TASK INSTRUCTIONS: Please copy the equinox post from "Many references to" to "metal giants Sodom.", renaming "Teutonic" as "German" throughout.

DOCUMENT SEGMENT:
◇ ◇ ◇ ◇
Many references to an “equinox” occur in metal, undoubtedly referencing the importance of equinoxes to ancient, agrarian-based cultures. A notable reference to the word in metal occurs as a song title in the somewhat infamously twice recorded album Obsessed By Cruelty by Teutonic thrash metal giants Sodom.

My personal preference is for the second recording, done for a proper, domestic German release on Steamhammer. Compare the two recordings of the song for yourself. A glance at the broken English lyrics of the song reveals nothing of note, astronomy related, anyway.
The vernal equinox, also known as the First Point in Aries, is a location on the Celestial Sphere where the Ecliptic crosses the Celestial Equator (the opposite point of crossing is the autumnal equinox). The Celestial Sphere is an imaginary construct that reflects the geometry of the sky as seen from Earth. Our perspective on Earth depicts the entire sky as a sphere of essentially infinite radius, centered on the Earth, with all celestial objects residing on the inside surface of the sphere. Many cultures of the past (and some of the present, unfortunately), notably the Aristotelian Greeks, viewed the Celestial Sphere as a literal picture of a geocentric universe with all celestial motion tracing a perfect circle about the Earth.
The model, though entirely incorrect as a literal interpretation of the structure of the Universe, does a good job of predicting and explaining diurnal motion, lunar phases, and the seasons. Even subtle, complicated motions such as precession were initially explained in terms of a geocentric universe. As I’ve previously described, the geocentric model falls apart completely when trying to explain planetary motion, ultimately leading to the Copernican revolution, referenced quite nicely on Heliocentric and Anthropocentric by The Ocean.
◇ ◇ ◇ ◇
SOURCE MATERIAL:
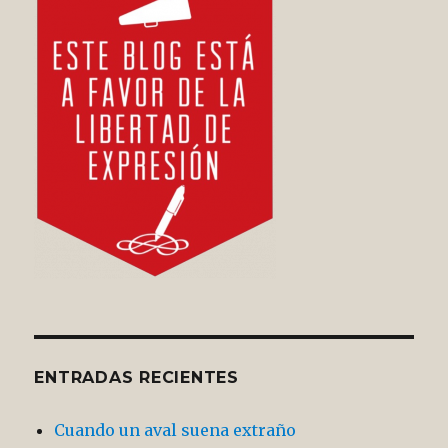
ENTRADAS RECIENTES
Cuando un aval suena extraño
◇ ◇ ◇ ◇
ANSWER SECTION:
Many references to an “equinox” occur in metal, undoubtedly referencing the importance of equinoxes to ancient, agrarian-based cultures. A notable reference to the word in metal occurs as a song title in the somewhat infamously twice recorded album Obsessed By Cruelty by German thrash metal giants Sodom.